Do you know how slow a seek time harddisks have? We'll be doing 1000
repositions of the read-head if there are 1000 directories. Caching
helps here, but many harddisks don't have extremely large caches, and we
might easily hit beyound the capacity, and if we want to be serious,
PFile will have to scale well to large paks, and large paks will also
have large directory sections, which easily migth not fit in the cache.
(you want to use 8 bytes for offsets, so I must assume you expect PFile
to be handling paks that have one or more parts larger than 4 gigabytes)

We will have to make alot of calls to the seek, read and write functions
that are completely unnessecary.

The pak gets larger by 12 bytes for each directory (8 for link + 4 for
"dir\0"). This is not a great deal, but its completely unnessecary. One
thing is taking up extra space if it is needed, another thing completely
is unneded bloat.

We *add* to the complexity of the pak file format, since we are taking
what was previously just one part, and making it two.

We add to the complexity of the code that writes and reads pak files,
thus increasing the chance of bugs.

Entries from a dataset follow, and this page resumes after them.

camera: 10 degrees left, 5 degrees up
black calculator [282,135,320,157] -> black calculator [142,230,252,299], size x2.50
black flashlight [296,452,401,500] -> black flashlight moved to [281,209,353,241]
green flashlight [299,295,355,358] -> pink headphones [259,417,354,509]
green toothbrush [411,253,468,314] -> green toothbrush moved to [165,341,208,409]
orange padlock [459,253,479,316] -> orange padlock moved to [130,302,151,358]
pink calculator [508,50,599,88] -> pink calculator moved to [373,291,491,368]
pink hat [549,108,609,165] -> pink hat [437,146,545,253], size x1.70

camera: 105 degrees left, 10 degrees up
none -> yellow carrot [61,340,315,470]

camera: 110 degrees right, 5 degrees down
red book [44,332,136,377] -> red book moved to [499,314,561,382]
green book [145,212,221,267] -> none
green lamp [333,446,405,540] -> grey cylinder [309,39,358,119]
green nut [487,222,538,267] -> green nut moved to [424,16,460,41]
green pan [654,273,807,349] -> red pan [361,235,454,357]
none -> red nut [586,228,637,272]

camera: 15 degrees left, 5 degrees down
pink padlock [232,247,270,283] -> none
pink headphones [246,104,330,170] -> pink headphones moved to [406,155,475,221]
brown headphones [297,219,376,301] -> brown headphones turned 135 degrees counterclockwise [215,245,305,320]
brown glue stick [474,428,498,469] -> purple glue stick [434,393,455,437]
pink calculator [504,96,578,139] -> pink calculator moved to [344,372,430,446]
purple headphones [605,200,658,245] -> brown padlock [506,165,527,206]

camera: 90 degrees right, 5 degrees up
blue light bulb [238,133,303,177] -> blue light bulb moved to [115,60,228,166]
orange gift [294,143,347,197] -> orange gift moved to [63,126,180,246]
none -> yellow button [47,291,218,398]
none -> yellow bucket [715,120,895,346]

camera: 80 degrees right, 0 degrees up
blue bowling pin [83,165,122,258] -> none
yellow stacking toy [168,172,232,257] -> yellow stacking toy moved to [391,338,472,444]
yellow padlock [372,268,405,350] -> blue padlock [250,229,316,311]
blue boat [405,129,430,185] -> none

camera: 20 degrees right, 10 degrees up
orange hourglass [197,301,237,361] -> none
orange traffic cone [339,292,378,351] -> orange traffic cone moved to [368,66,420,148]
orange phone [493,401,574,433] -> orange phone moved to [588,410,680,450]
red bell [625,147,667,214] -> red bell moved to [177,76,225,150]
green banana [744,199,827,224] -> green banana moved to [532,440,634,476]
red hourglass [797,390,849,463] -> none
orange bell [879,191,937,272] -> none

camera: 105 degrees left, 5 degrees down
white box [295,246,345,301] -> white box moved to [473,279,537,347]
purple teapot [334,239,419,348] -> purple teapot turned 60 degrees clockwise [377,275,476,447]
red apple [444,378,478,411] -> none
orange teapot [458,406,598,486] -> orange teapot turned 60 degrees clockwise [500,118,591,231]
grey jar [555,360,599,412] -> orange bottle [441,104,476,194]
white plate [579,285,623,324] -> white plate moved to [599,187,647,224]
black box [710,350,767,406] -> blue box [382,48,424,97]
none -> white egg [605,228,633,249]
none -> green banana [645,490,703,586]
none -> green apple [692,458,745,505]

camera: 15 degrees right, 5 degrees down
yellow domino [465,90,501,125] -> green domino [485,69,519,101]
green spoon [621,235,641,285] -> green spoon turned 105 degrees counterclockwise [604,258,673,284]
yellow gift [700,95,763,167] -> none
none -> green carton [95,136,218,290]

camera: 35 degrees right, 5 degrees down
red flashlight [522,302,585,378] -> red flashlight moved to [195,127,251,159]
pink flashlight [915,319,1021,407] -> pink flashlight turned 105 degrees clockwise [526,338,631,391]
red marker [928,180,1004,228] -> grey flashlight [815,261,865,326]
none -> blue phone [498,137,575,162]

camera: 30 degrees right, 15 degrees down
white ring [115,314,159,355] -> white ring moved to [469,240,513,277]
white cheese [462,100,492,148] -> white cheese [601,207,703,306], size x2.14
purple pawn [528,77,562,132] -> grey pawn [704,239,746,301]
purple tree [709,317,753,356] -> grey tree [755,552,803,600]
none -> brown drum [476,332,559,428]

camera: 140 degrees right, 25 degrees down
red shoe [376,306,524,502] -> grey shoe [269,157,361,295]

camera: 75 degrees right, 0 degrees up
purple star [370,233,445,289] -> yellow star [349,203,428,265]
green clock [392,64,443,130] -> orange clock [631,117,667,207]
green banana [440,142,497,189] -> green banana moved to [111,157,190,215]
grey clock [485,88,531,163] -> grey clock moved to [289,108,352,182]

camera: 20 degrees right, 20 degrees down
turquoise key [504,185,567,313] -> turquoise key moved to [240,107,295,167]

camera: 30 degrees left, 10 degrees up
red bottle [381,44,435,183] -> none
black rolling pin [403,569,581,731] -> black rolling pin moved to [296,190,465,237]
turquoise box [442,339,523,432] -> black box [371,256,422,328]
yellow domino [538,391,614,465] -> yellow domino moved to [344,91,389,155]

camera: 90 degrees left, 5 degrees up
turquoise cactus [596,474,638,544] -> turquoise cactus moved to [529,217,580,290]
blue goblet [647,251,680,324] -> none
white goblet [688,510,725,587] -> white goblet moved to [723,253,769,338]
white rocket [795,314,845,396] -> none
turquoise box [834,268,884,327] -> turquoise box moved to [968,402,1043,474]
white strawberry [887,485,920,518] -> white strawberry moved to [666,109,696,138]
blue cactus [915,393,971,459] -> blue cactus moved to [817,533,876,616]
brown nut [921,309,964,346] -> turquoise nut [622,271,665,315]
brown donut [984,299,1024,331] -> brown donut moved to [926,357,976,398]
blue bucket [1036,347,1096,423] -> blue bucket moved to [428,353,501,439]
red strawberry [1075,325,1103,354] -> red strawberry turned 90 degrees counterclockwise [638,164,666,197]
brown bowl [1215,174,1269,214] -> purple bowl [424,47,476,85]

We have to remember things like
updating the current direntry offset each and every time we write a dir,
which is not otherwise needed.

I really don't like this, especially since I view the act of manually
going through a large pak to verify its conformance with the
specification as somewhat paranoid (if the reading code can read all the
saved data without problems, and the size of the pak is exactly what it
should be if the specification is followed). For small paks, you don't
get any benefit for this, as thins are pretty easy to overlook.

I also don't feel terribly much like discussing it (I'd rather do some
coding on PFile! :), and I don't have any other arguments than the
above, so if you still really feel that this is a good idea, well, then
ok. I guess it isn't that important anyway.